People flock to his "Poopland" and centuries-old wooden "Fundo-an" ("poop-soil house") in Sakuragawa north of Tokyo, sometimes dozens of them a month.

There, in his 7,000-square-metre (1.7-acre) woodland -- about the size of a football pitch -- visitors get tips for open-air best practice.

"Noguso", as it is known in Japanese, requires digging a hole, a leaf or two for wiping, a bottle of water to wash up, and twigs to mark the spot.

The sticks ensure he doesn't use the same place twice and can later return to keep precise records of the decomposition process.

"Feel the back of these. Can you tell how soft they are?" he said, showing palm-sized silver poplar leaves picked from a branch.

"(It's) more comfortable than paper."

- 'Egocentric' -

Izawa is a former nature photographer who specialised in mushrooms before retiring in 2006.

His excrement epiphany came at age 20 when he saw a protest against the construction of a sewage plant.

"We all produce faeces, but (the demonstrators) wanted the treatment plant somewhere far away and out of sight," he says.

"People who believed they were absolutely right made such an egocentric argument."

He concluded that to alleviate his own conscience at least, outdoor defecating was the answer.

- Falling foul -

Toilets, toilet paper and wastewater facilities require huge amounts of water, energy and chemicals.

Letting soil do the work is much better for the environment, says Izawa, who believes more people should follow his lead.

Human waste -- more than other animals' -- can contain bacteria that are potentially harmful to the environment, and defecating outside is banned in Japan.

But since Izawa owns the forest around his centuries-old house, he has not fallen foul of the authorities.

He digs up old spots that he says show human stools are entirely and quickly broken down, unless they contain antibiotic medicines.

"Fungal activities degrade and transform things like dead animals, excrement and fallen leaves into nutritious earth, on which a forest grows," he says.

- Risky Business -

Izawa's iron beliefs have cost him dearly, not least his second marriage after an incident involving Machu Picchu, the popular tourist site in Peru.

He cancelled a leg of their honeymoon trip to the site after learning he would have to use the facilities.

"I jeopardised my wife and a trip to Machu Picchu just for a single 'noguso'," he says, laughing.

He believes that climate change and the growing interest in more sustainable ways of living may be winning him more attention, especially from young people.

Kazumichi Fujii, 43, a soil scientist at the Forestry and Forest Products Research Institute (FFPRI) in Japan, agreed.

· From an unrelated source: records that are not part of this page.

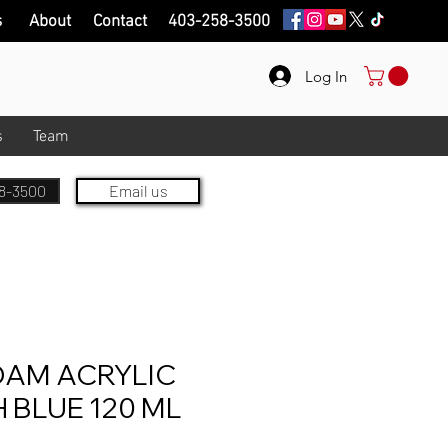
s
About
Contact
403-258-3500
Log In
s
Team
8-3500
Email us
AM ACRYLIC
 BLUE 120 ML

"(It is) due to the Fukushima (nuclear) disaster, the Greta Thunberg movement... (and) distrust for the preceding generations and the desire for alternatives," Fujii said.

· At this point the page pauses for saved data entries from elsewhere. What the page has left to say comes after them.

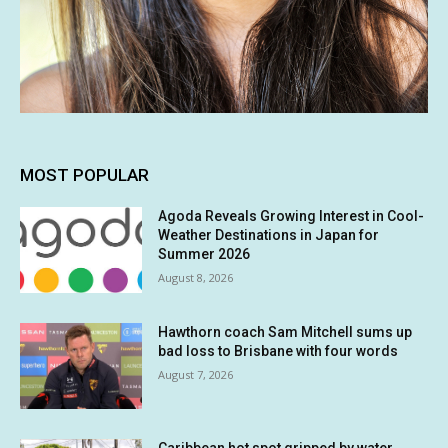
MOST POPULAR
Agoda Reveals Growing Interest in Cool-
Weather Destinations in Japan for
Summer 2026
August 8, 2026
Hawthorn coach Sam Mitchell sums up
bad loss to Brisbane with four words
August 7, 2026
Caribbean hot spot gripped by water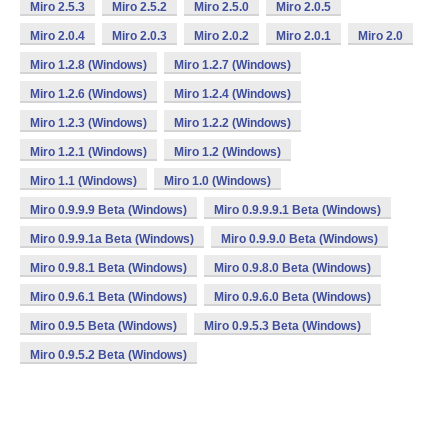
Miro 2.5.3
Miro 2.5.2
Miro 2.5.0
Miro 2.0.5
Miro 2.0.4
Miro 2.0.3
Miro 2.0.2
Miro 2.0.1
Miro 2.0
Miro 1.2.8 (Windows)
Miro 1.2.7 (Windows)
Miro 1.2.6 (Windows)
Miro 1.2.4 (Windows)
Miro 1.2.3 (Windows)
Miro 1.2.2 (Windows)
Miro 1.2.1 (Windows)
Miro 1.2 (Windows)
Miro 1.1 (Windows)
Miro 1.0 (Windows)
Miro 0.9.9.9 Beta (Windows)
Miro 0.9.9.9.1 Beta (Windows)
Miro 0.9.9.1a Beta (Windows)
Miro 0.9.9.0 Beta (Windows)
Miro 0.9.8.1 Beta (Windows)
Miro 0.9.8.0 Beta (Windows)
Miro 0.9.6.1 Beta (Windows)
Miro 0.9.6.0 Beta (Windows)
Miro 0.9.5 Beta (Windows)
Miro 0.9.5.3 Beta (Windows)
Miro 0.9.5.2 Beta (Windows)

But Fujii warns Izawa that his methods may not be as safe as he thinks, particularly his habit of tasting the soil from Poopland to demonstrate how safe it is.

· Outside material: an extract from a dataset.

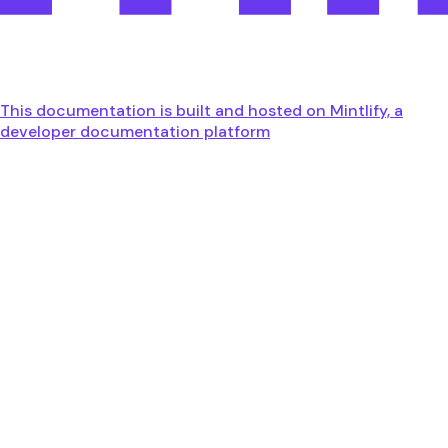
This documentation is built and hosted on Mintlify, a
developer documentation platform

The city of Edo, as pre-modern Tokyo was known, used human excrement to fertilise farmland, but "some 70 percent of residents suffered from parasite infection," Fujii said.

"I must be seen as a hell of a freak," laughs Izawa. "But it is due to the human-centric society.

"In the whole ecological system, no other animal but humans use toilets...the human world is rather absurd to me."

He now strongly hopes that his body will also be decomposed in the forest instead of being cremated as is customary in Japan.

"I find the purpose of living in doing 'noguso'," he said.